▸ Activity 1
Answer these from the passage about John Brown below:
(a) Who do some people say fired the first cannon shot against Fort Sumter?
(b) Which groups does the passage say the Nazis considered terrorists?
(c) Against whom was Brown tried for treason?
▸ Activity 2
Resume the passage about John Brown, picking up right after its final sentence and keeping the same voice.

▸ Text shown

########

Most Americans who have a decent awareness of our country’s history — it may be less common than we would like to think — believe the Civil War began on April 12, 1861, when — as some people say (not everyone agrees) — Lt. Henry S. Farley of the 1st South Carolina Artillery fired the first cannon shot against Fort Sumter.
A case could be made that the war actually was started several years earlier, in October 1859, in Harper’s Ferry, Virginia (now West Virginia) by a man some believe to be a hero and others see as a terrorist.
The difference between heroes and terrorists depends entirely upon the perspective with which one views them.
The hero is fighting and possibly dying on your behalf; the terrorist is trying to kill you, even though you’re not fighting against him.
The underground resistance movements in Holland, France, Denmark and other countries occupied by Germany during World War II were considered terrorists by the Nazis.
To their countrymen and their descendants, and all those who have fought for freedom since that time, they are among the finest examples of heroism that humanity ever has produced.
Many gave their lives to free their homelands from one of the worst tyrannies the world ever has known.
America’s first heroes and patriots were those who by subterfuge, sabotage or direct combat won their fledgling country’s freedom from the British Empire — which considered them terrorists, criminals and traitors.
John Brown is seen by some as one of America’s worst domestic terrorists and a traitor, but others believe he is one of America’s greatest heroes and a martyr because he died in an attempt to free the slaves.
He organized and led a raid on the federal armory at Harper’s Ferry, hoping to incite slaves to revolt. He planned to arm them with weapons he had liberated (or stolen, depending upon your point of view) from the armory.
Seven people were killed and at least 10 were wounded during the raid, which ended when Brown and his surviving men were captured less than 36 hours after it began. He was tried for treason — against the commonwealth of Virginia, not the United States — and convicted.

########

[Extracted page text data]

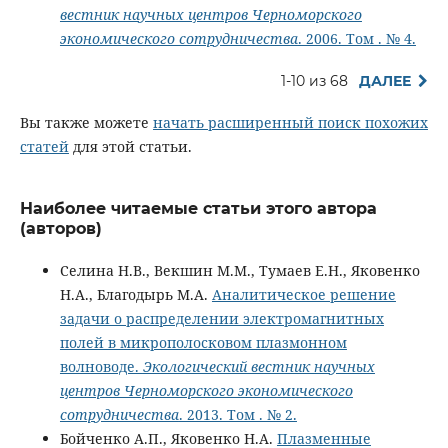
вестник научных центров Черноморского
экономического сотрудничества
. 2006. Том . № 4.
1-10 из 68
ДАЛЕЕ
Вы также можете
начать расширенный поиск похожих
статей
для этой статьи.
Наиболее читаемые статьи этого автора
(авторов)
Селина Н.В., Векшин М.М., Тумаев Е.Н., Яковенко
Н.А., Благодырь М.А.
Аналитическое решение
задачи о распределении электромагнитных
полей в микрополосковом плазмонном
волноводе.
Экологический вестник научных
центров Черноморского экономического
сотрудничества
. 2013. Том . № 2.
Бойченко А.П., Яковенко Н.А.
Плазменные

########

▸ Exercise response 1
(a) Lt. Henry S. Farley of the 1st South Carolina Artillery.
(b) The underground resistance movements in Holland, France, Denmark and other countries occupied by Germany during World War II.
(c) The commonwealth of Virginia, not the United States.

▸ Exercise response 2
For his crimes, he was hanged by the neck until dead 160 years ago on Dec. 2, 1859. After that, America would never be the same again.
Brown’s raid may seem to have been an act of futility that resulted only in a number of needless deaths and injuries, but it galvanized America’s feelings about slavery.
There was no more denying the significance of it, nor any going back. Slavery would become the country’s defining issue and lead to the war that decided once and for all what America would become.
Until he dropped to his death on the gallows, Brown believed that God had chosen him to be the instrument by which Americans would be punished for enslaving their fellow human beings.
He wrote: “I, John Brown, am now quite certain that the crimes of this guilty land will never be purged away but with blood. I had, as I now think, vainly flattered myself that without very much bloodshed it might be done.”
It may be that in all of American history, there have been no more prophetic words than these. Anti-slavery sentiments in the North were inflamed and pro-slavery sentiments in the South were reinforced.
Brown’s execution marked the point of no return. Less than a year and a half later, America was being consumed by a civil war in which some estimates are that more than a million of its people died — 3% of its population (the equivalent of nearly 10 million today).
Have the crimes of this guilty land truly been purged? We’re still not sure of the answer. Many would say not. Many scars remain unhealed. Many issues remain unresolved.
Most of us know about John Brown’s raid, but we wonder how many are aware of what may be one of the greatest ironies in American history.
The Harper’s Ferry armory was recaptured by a company of United States Marines under the command of U.S. Army Col. Robert E. Lee.
Yes ... THAT Robert E. Lee.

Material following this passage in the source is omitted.